Comment l’indemnité est-elle calculée ?
- Par la détermination de l'ancienneté : l'ancienneté à prendre en compte pour le calcul s'apprécie à la date d'entrée en service du salarié à l'expiration de son préavis. Les années incomplètes sont également prises en compte.
- Par le salaire de référence : l'indemnité est calculée sur 1/12 de la rémunération brute perçue lors des 12 derniers mois précédant la date de notification du licenciement, soit sur 1/3 des salaires perçus les 3 derniers mois précédant la fin du préavis.
- Par le montant de l'indemnité : il varie selon le motif de licenciement.
Le salaire retenu pour calculer l'indemnité légale est la moyenne des salaires bruts des 12 derniers mois augmentés des primes de vacances, de fin d'année, de bilan ou de mérite perçues au cours de cette période.
Il faut retenir que seulement la base de calcul la plus avantageuse pour le salarié doit être retenue.
Cette indemnité est-elle imposable ?
Non, ce n’est pas un salaire. Elle n’est pas soumise aux cotisations sociales, ni à la CSG. Elle n’est pas imposable, donc vous n’avez pas à inscrire ce montant dans votre de déclaration de revenu. Elle ne sera assujettie au RDS (Remboursement de la Dette Sociale) seulement si le montant dépasse le montant prévu par la convention collective.
Les indemnités légales et conventionnelles de licenciement sont totalement exonérées d'impôt.
Qu’est-ce que l’indemnité compensatrice de préavis ?
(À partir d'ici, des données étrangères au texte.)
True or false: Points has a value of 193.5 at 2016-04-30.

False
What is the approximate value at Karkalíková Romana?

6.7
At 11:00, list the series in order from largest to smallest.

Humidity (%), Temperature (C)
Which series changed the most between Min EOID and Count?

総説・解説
C’est une indemnité qui vous est versée par l’employeur dans le cas où celui-ci vous dispense d’effectuer votre préavis.
Elle est égale au montant du salaire que vous auriez perçu si vous aviez effectué le préavis chez l’employeur.
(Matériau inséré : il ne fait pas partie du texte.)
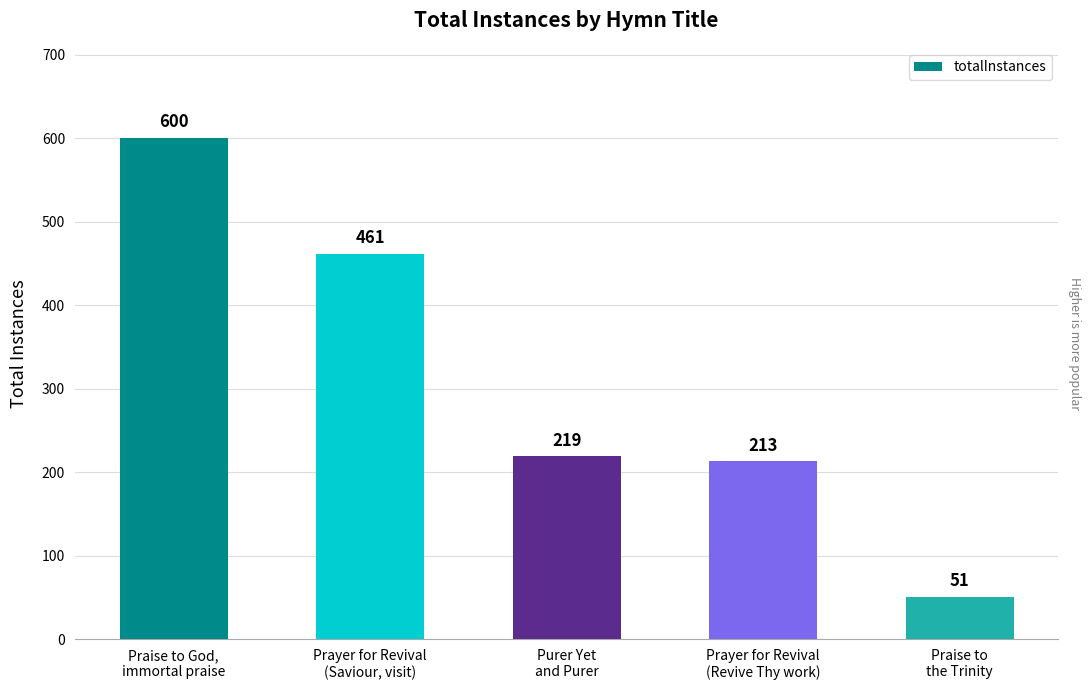

Reading left to right, list all the values displayed in this chart.

Praise to God,
immortal praise=600	Prayer for Revival
(Saviour, visit)=461	Purer Yet
and Purer=219	Prayer for Revival
(Revive Thy work)=213	Praise to
the Trinity=51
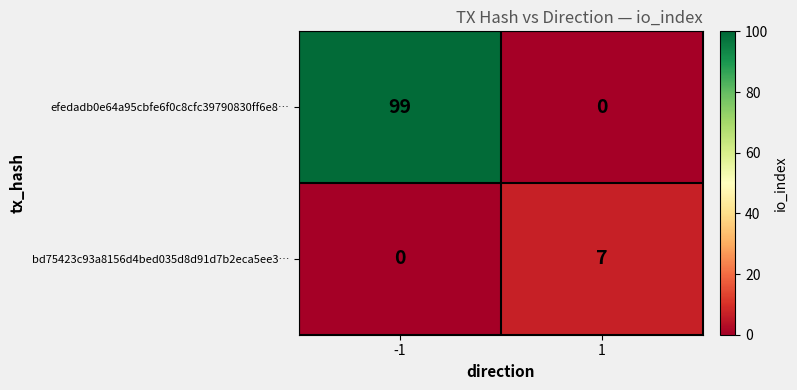

The efedadb0e64a95cbfe6f0c8cfc39790830ff6e8… series shows 0 at 1. True or false?

True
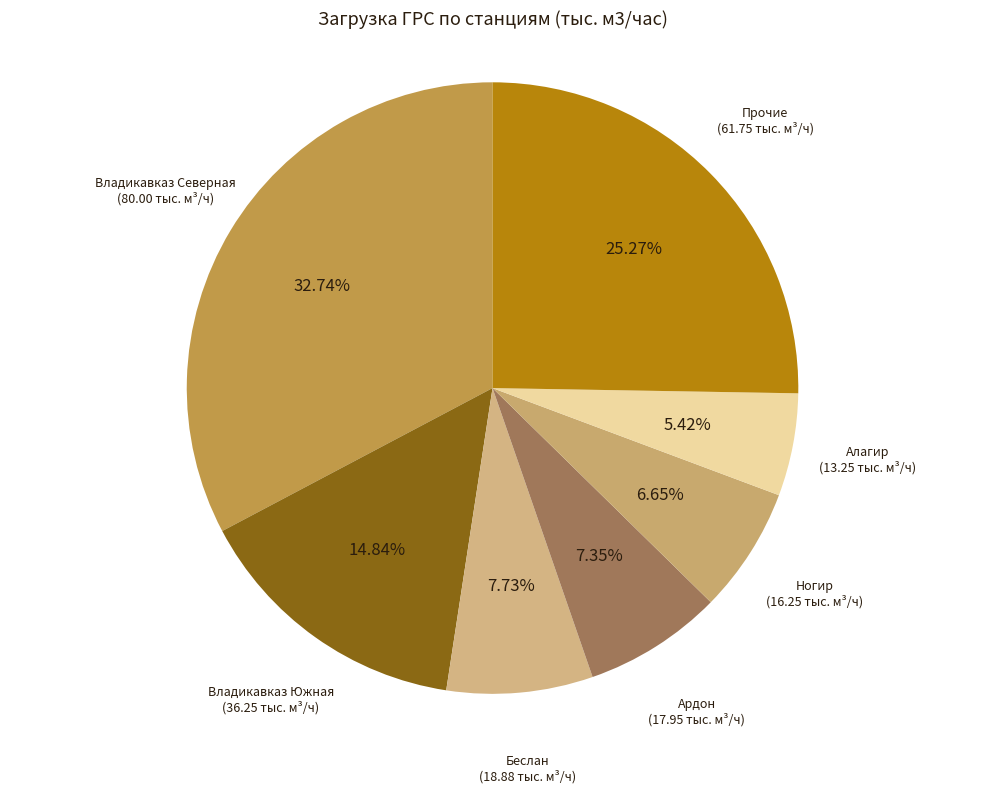

Do Ардон and Владикавказ Южная together represent more than half of the pie?

No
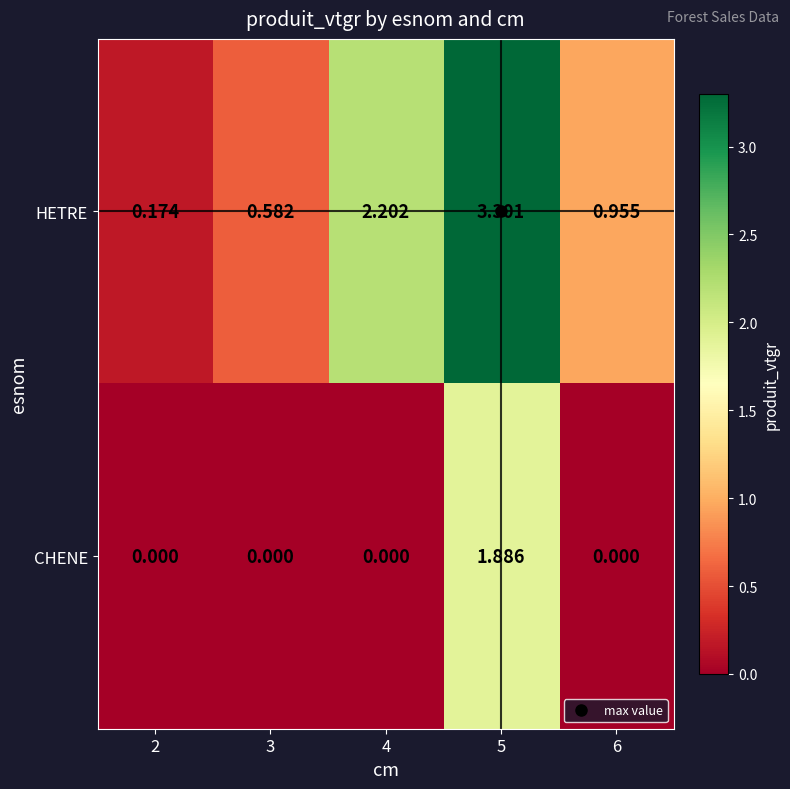

Rank the series by their maximum value, from highest to lowest.

HETRE, CHENE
En cas de licenciement pour faute lourde ou grave, l’employeur ne vous la versera pas puisque les salariés licenciés ne sont pas autorisés à effectuer leur préavis.
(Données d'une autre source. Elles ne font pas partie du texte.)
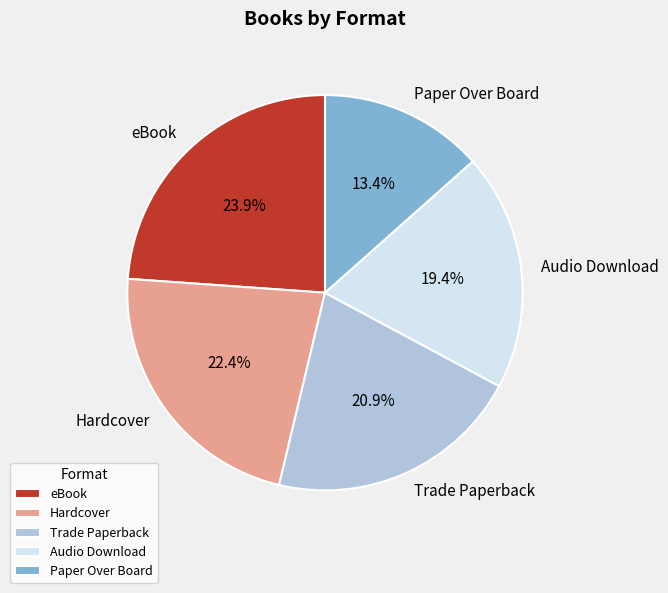

The Paper Over Board slice represents 20% of the pie. True or false?

False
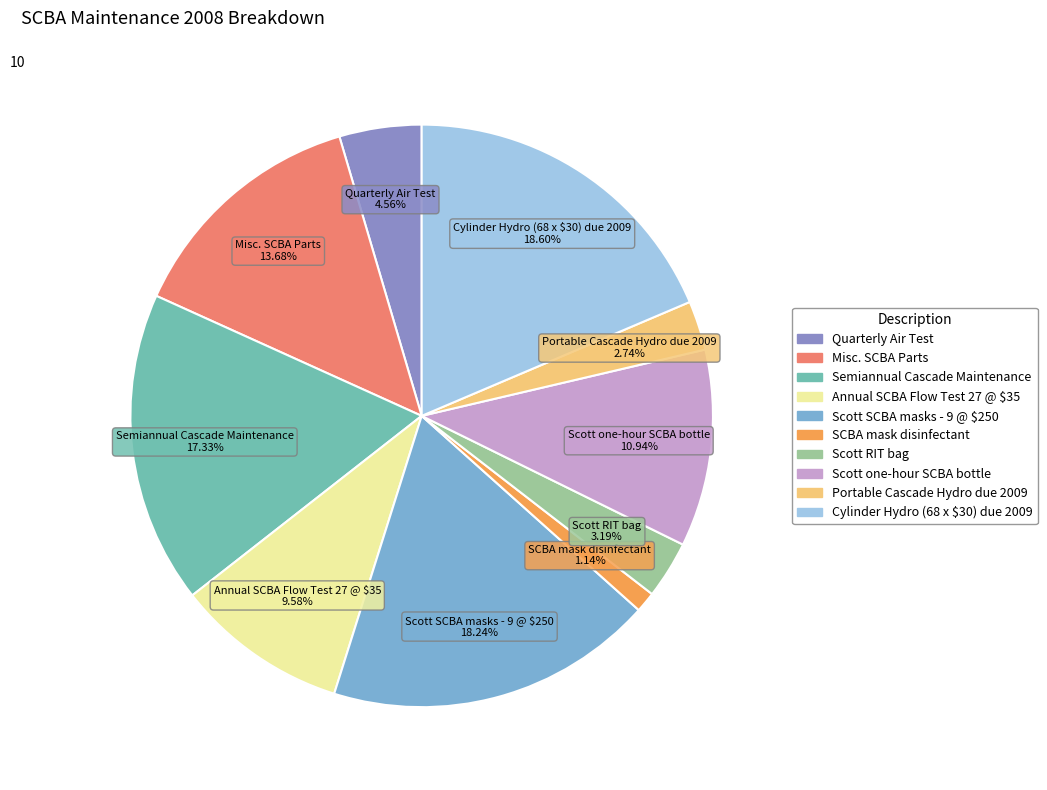

What is the smallest slice in the pie chart?

SCBA mask disinfectant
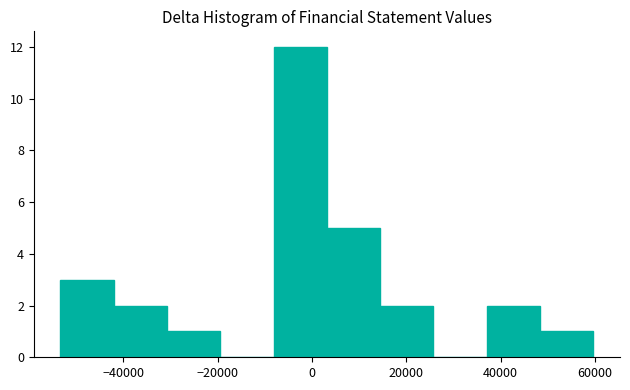

Which range on the x-axis has the tallest bar?

-8000 to 4000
Qu'appelle t-on indemnité compensatrice de congés payés ?
Au moment de la rupture du contrat de travail, si vous n’aviez pas pris tous les congés auxquels vous aviez droit, l’employeur est dans l’obligation de vous verser l'indemnité compensatrice (sauf dans le cas d’un licenciement pour faute lourde). Pour calculer le montant de l'indemnité, il faut déterminer le nombre de jours de congés auxquels vous avez droit. Dans ce décompte, on retient les jours acquis au cours de la période de référence passée et ceux correspondant à la période de référence en cours.
L'indemnité compensatrice est, ensuite, calculée comme l'indemnité de congés payés : 10 % de la rémunération totale brute perçue entre le 1er juin de l'année précédente et le 31 mai de l'année en cours ou, si la formule est plus avantageuse pour vous, l'équivalent du salaire que vous auriez perçu si vous aviez travaillé. Notez, également, que la durée du préavis ouvre droit aux congés payés.
Si votre employeur vous a dispensé d’effectuer votre préavis, l’indemnité de congés payés ne doit pas être diminuée pour autant.
Vous pouvez occuper une autre fonction dès la fin de votre contrat.
L'indemnité compensatrice de congé payé et l'indemnité compensatrice de préavis constituent un élément de rémunération. Elles sont donc soumises aux cotisations de Sécurité sociale, à CSG et à CRDS.